_AIM OF THE EXERCISE_
Hand back all records exactly, pictures omitted.
** RAW DATA follows **
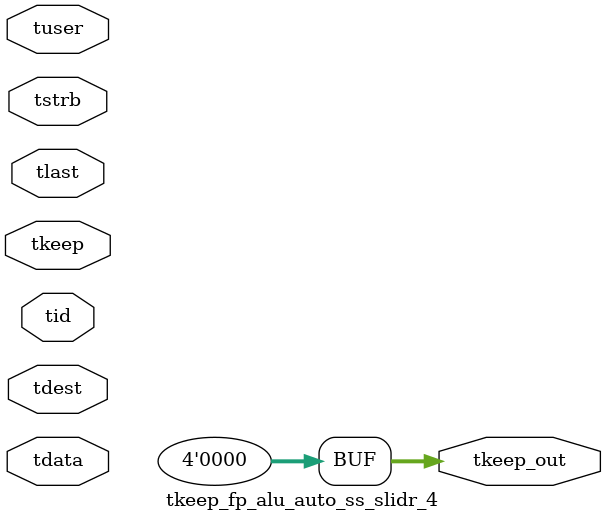
<source format=v>


`timescale 1ps/1ps

module tkeep_fp_alu_auto_ss_slidr_4 #
(
parameter C_S_AXIS_TDATA_WIDTH = 32,
parameter C_S_AXIS_TUSER_WIDTH = 0,
parameter C_S_AXIS_TID_WIDTH   = 0,
parameter C_S_AXIS_TDEST_WIDTH = 0,
parameter C_M_AXIS_TDATA_WIDTH = 32
)
(
input  [(C_S_AXIS_TDATA_WIDTH == 0 ? 1 : C_S_AXIS_TDATA_WIDTH)-1:0     ] tdata,
input  [(C_S_AXIS_TUSER_WIDTH == 0 ? 1 : C_S_AXIS_TUSER_WIDTH)-1:0     ] tuser,
input  [(C_S_AXIS_TID_WIDTH   == 0 ? 1 : C_S_AXIS_TID_WIDTH)-1:0       ] tid,
input  [(C_S_AXIS_TDEST_WIDTH == 0 ? 1 : C_S_AXIS_TDEST_WIDTH)-1:0     ] tdest,
input  [(C_S_AXIS_TDATA_WIDTH/8)-1:0 ] tkeep,
input  [(C_S_AXIS_TDATA_WIDTH/8)-1:0 ] tstrb,
input                                                                    tlast,
output [(C_M_AXIS_TDATA_WIDTH/8)-1:0 ] tkeep_out
);

assign tkeep_out = {1'b0};

endmodule


</source>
** End of RAW DATA **
_ANSWER TO THE PROBLEM_
<source format=v>


`timescale 1ps/1ps

module tkeep_fp_alu_auto_ss_slidr_4 #
(
parameter C_S_AXIS_TDATA_WIDTH = 32,
parameter C_S_AXIS_TUSER_WIDTH = 0,
parameter C_S_AXIS_TID_WIDTH   = 0,
parameter C_S_AXIS_TDEST_WIDTH = 0,
parameter C_M_AXIS_TDATA_WIDTH = 32
)
(
input  [(C_S_AXIS_TDATA_WIDTH == 0 ? 1 : C_S_AXIS_TDATA_WIDTH)-1:0     ] tdata,
input  [(C_S_AXIS_TUSER_WIDTH == 0 ? 1 : C_S_AXIS_TUSER_WIDTH)-1:0     ] tuser,
input  [(C_S_AXIS_TID_WIDTH   == 0 ? 1 : C_S_AXIS_TID_WIDTH)-1:0       ] tid,
input  [(C_S_AXIS_TDEST_WIDTH == 0 ? 1 : C_S_AXIS_TDEST_WIDTH)-1:0     ] tdest,
input  [(C_S_AXIS_TDATA_WIDTH/8)-1:0 ] tkeep,
input  [(C_S_AXIS_TDATA_WIDTH/8)-1:0 ] tstrb,
input                                                                    tlast,
output [(C_M_AXIS_TDATA_WIDTH/8)-1:0 ] tkeep_out
);

assign tkeep_out = {1'b0};

endmodule


</source>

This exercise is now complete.